1. An electroplating processor (20), comprising:

a container storing a first electrolyte containing metal ions, the first electrolyte being a catholyte (202);

a head (30) having a wafer holder, wherein the head is movable to place the wafer holder into the container;

at least one anode (76,82) in the container;

an isolating electrolyte compartment containing a second electrolyte, the second electrolyte being an isolating electrolyte (110) providing an isolating solution, wherein the isolating electrolyte is separated from the catholyte by a first membrane (100B);

a sampling electrolyte compartment containing a third electrolyte for the current sampling electrode and being a sampling electrolyte, wherein the sampling electrolyte is separated from the isolating electrolyte by a second membrane (100A); and

a current sampling electrode (94) in the sampling electrolyte compartment.

2. The processor of claim 1, further comprising at least one sampling current channel (102) filled with the catholyte and extending from the first membrane to a virtual sampling location (99) above the at least one anode.

3. The processor of claim 2, wherein the virtual sampling location (99) extends around a perimeter of the wafer (200).

4. The processor of claim 2, wherein the virtual sampling location is vertically above a wafer held in the wafer chuck.

5. The processor of claim 4, wherein a plurality of sampling current channels (102) are filled with catholyte, and wherein each sampling current channel has a horizontal section and a vertical section.

6. The processor of claim 1, wherein the first film (100B) and/or the second film (100A) comprises a cationic film or a monovalent film.

7. The processor as recited in claim 1, wherein the anode (76,82) includes a wire within a membrane tube containing an anolyte, wherein the anolyte and the spacer electrolyte are the same electrolyte.

8. The processor of claim 1 including an inner anode (76) surrounded by an outer anode (82), and wherein each anode comprises a wire within a membrane tube containing an anolyte.

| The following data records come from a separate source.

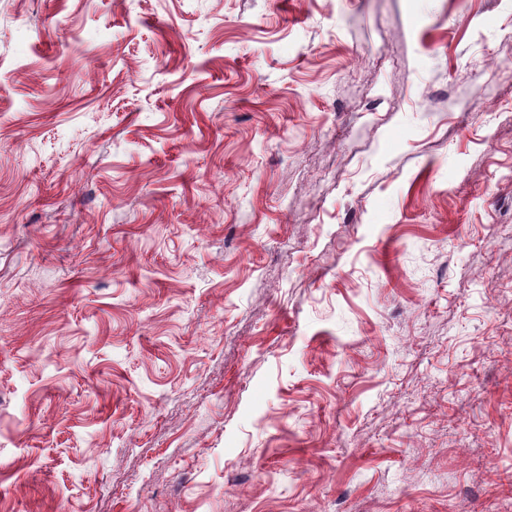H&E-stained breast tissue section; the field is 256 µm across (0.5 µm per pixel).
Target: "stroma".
<instances>
[{"instance_id": "1", "label": "stroma", "mask_w": 512, "mask_h": 512, "mask_svg": "<svg viewBox=\"0 0 512 512\" xmlns=\"http://www.w3.org/2000/svg\"><path fill=\"white\" fill-rule=\"evenodd\" d=\"M508 66L512 0H0V512H512Z\"/></svg>"}]
</instances>
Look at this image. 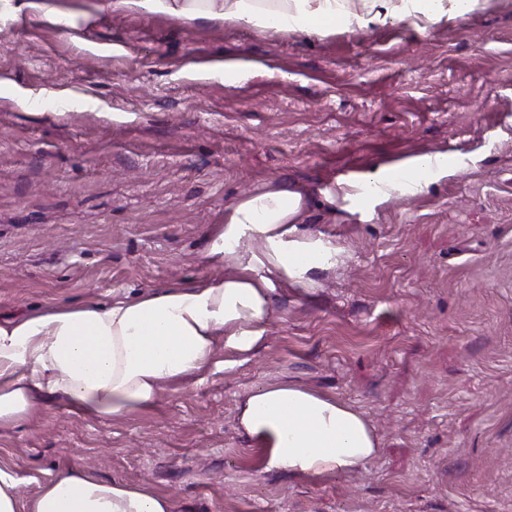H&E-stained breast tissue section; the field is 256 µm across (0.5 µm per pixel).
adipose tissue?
<instances>
[{
    "instance_id": "adipose-tissue-1",
    "label": "adipose tissue",
    "mask_w": 512,
    "mask_h": 512,
    "mask_svg": "<svg viewBox=\"0 0 512 512\" xmlns=\"http://www.w3.org/2000/svg\"><path fill=\"white\" fill-rule=\"evenodd\" d=\"M479 0H366L351 13L346 0H108L116 11L148 9L175 18L322 34L407 21L425 29L464 18ZM424 154L400 172L381 171L362 188L368 200L416 194L433 180ZM300 192L266 190L230 206L204 260L237 264L236 274L190 286L159 288L105 304L40 309L0 321V428L25 419L35 404L63 400L67 411L119 418L154 405L161 386L203 380L217 343L240 352L262 340L276 283L304 288L311 274L336 265V249L299 232ZM238 424L266 446L269 468L291 474H347L372 460L379 439L364 415L309 389L275 385L240 402ZM171 499L73 468L48 483L30 512H174Z\"/></svg>"
}]
</instances>
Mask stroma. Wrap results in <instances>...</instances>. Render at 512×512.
I'll return each instance as SVG.
<instances>
[{"label":"stroma","instance_id":"stroma-1","mask_svg":"<svg viewBox=\"0 0 512 512\" xmlns=\"http://www.w3.org/2000/svg\"><path fill=\"white\" fill-rule=\"evenodd\" d=\"M19 2L0 0L1 320L236 273L202 256L257 191L301 192L299 230L338 250L203 382L1 429L20 502L81 467L175 512H512V0L312 35L51 0L61 25ZM447 149L423 192L352 201L347 180ZM288 383L363 412L378 456L267 469L237 407Z\"/></svg>","mask_w":512,"mask_h":512}]
</instances>
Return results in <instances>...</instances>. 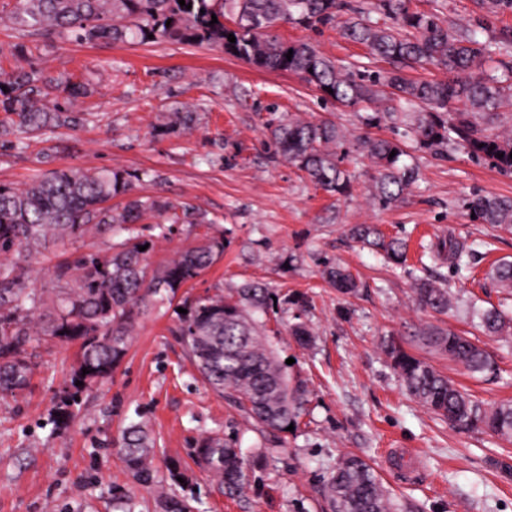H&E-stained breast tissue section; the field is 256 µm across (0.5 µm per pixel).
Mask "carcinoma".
I'll use <instances>...</instances> for the list:
<instances>
[{"mask_svg": "<svg viewBox=\"0 0 512 512\" xmlns=\"http://www.w3.org/2000/svg\"><path fill=\"white\" fill-rule=\"evenodd\" d=\"M191 8H186V5ZM482 11L498 15L512 11V0H478ZM348 7L346 0H0V22L15 41L0 43V58L10 55L14 67L0 74V136L18 131L26 138L65 127L78 130L92 111L76 102L91 95L89 84L54 77L32 65L37 44L65 37L84 43L97 41L177 43L205 46L243 60L257 69L300 76L323 98L341 106L386 101L383 110L360 116L367 128L387 125L391 138L367 134L351 143L330 119L307 121L280 116L268 124V138L284 158L303 172L317 188L344 196L350 173L343 167L348 153L373 164L371 200L386 210L405 200L417 178L407 143L415 150L442 155L463 149L501 173L512 175V133H494L481 120L512 111V76L474 77L494 57L512 68V28L481 41L474 30H459L436 12L414 11L409 0H378L381 19L367 17L342 27V34L365 46L371 54L392 64L375 74L355 71L320 52L309 40H289L277 29L292 24L317 30L336 23ZM217 23H212V17ZM153 38H148V35ZM234 35L236 42L228 41ZM291 58H286L288 51ZM422 63L446 71L441 80L413 81L402 66ZM194 112H174L168 129H192ZM395 156H390V153ZM502 157H497V154ZM140 176L109 168H61L34 178L22 188L0 184V393L26 389L33 364L27 349L33 343L58 341L79 345L66 395L57 421L72 417V407L87 388L112 378L128 349L138 320L159 302L178 292L211 267L224 254V238L206 236L184 248L165 265L153 268L154 242L143 238L136 225L148 217H164L172 224H208L206 215L192 206L179 207L157 196L134 193ZM121 197L122 206H112ZM473 221L512 228V198L473 196L467 204ZM111 231L121 240L104 253H90L58 267L55 288L45 297L28 286L22 261L50 243L81 238L89 231ZM351 240L369 247L396 265L405 262L407 244L386 237L373 224L347 229ZM146 250L141 251L139 247ZM476 243L453 234L430 242L426 254L448 264L459 274L469 270ZM324 274L341 295L359 289L356 276L339 264L325 266ZM489 277L501 288L512 289V261L492 265ZM415 300L424 310L446 314L451 307L449 289L419 281ZM175 335L195 363L206 384L228 408L253 421L262 432L283 433L299 425V410L306 390L290 384L288 374L265 340L269 291L257 283H244L227 294L184 298ZM474 316L484 331L512 337V315L496 308H477ZM418 342L435 354L472 374H493L496 363L472 338L451 328L430 325ZM390 365L405 389L428 410L464 429L488 431L512 440V402L487 409L447 375L418 357L395 338L383 344ZM87 368L90 373L82 374ZM82 385H76V382ZM129 473L138 482L155 483L157 439L146 422H131L118 443ZM198 462L224 485V493L237 496L245 484V462L238 440L206 436L195 448ZM325 493L331 512H408L387 490L362 457H343L327 479ZM194 499L178 496L158 485L157 512H195Z\"/></svg>", "mask_w": 512, "mask_h": 512, "instance_id": "obj_1", "label": "carcinoma"}]
</instances>
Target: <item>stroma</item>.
I'll return each instance as SVG.
<instances>
[{
    "mask_svg": "<svg viewBox=\"0 0 512 512\" xmlns=\"http://www.w3.org/2000/svg\"><path fill=\"white\" fill-rule=\"evenodd\" d=\"M412 8L437 11L448 23L493 38L512 27V12L485 17L475 0H411ZM281 35L309 39L324 54L370 73L386 62L345 39L339 28L313 32L290 24ZM36 66L53 75L88 80L95 87L82 106L95 119L77 131L58 129L23 151L0 148V183L23 187L55 168H120L139 173L135 192L190 204L214 220L224 255L185 288L204 298L257 281L275 302L267 316V339L291 382L308 391L296 430L268 440L202 381L173 331L176 304L141 318L111 381L84 391L67 424L54 411L69 385L76 346L42 343L31 349L35 373L24 392L0 395V512H117L113 486L153 512V489L135 482L110 442L142 412L160 439L158 480L177 459L187 476L183 495L199 512H323V482L347 453L365 458L385 485L412 512H512V444L489 432L464 430L434 416L406 394L389 366L382 343L409 341L427 324L472 331L467 306L512 310V293L486 277L497 259H512V232L471 221L467 200L476 194L512 196V175L476 161L464 150L416 154L418 179L405 202L389 210L368 203V160L346 161L352 175L347 195L315 188L266 142L272 118L290 113L308 120L329 117L352 135L362 134V107L323 100L298 76L260 71L206 47L179 44L76 43L41 45ZM197 110L189 131H163L164 115ZM348 224H377L406 239L408 265L385 264L344 234ZM142 233L155 247L152 266L193 245L207 227L151 218ZM453 233L486 241L471 277L447 265L419 263L420 241ZM110 234L91 233L50 247L28 264L31 287L55 285L56 264L107 251ZM341 263L361 282L356 296H337L323 279L326 263ZM448 283L454 304L448 314L419 310L415 279ZM301 314L312 334L301 346L288 331ZM497 364L490 379L470 377L461 367L411 343L413 353L466 387L485 406L512 401V344L480 336ZM237 428L247 460L248 483L236 498L193 459L197 440ZM276 443V452L261 448Z\"/></svg>",
    "mask_w": 512,
    "mask_h": 512,
    "instance_id": "stroma-1",
    "label": "stroma"
}]
</instances>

9. The processor of claim 1 further comprising a replenishment cell (140) connected to the container for displacing metal ions in the catholyte, and wherein the replenishment cell is also connected to an anolyte compartment of the electroplating processor and to the isolated electrolyte compartment.

10. The processor as recited in claim 1, wherein the second membrane comprises a membrane tube (95B).

11. The processor of claim 1 further comprising an inner ring between the at least one anode and the wafer chuck, wherein the inner ring has an upper surface that curves downward toward a central opening of the inner ring, and wherein the inner ring has a plurality of vertical perforations.

12. The processor of claim 1, wherein the processor is free of electric field shielding in the container.

13. The processor of claim 1 wherein said isolated electrolyte compartment is on an outside bottom surface of said container.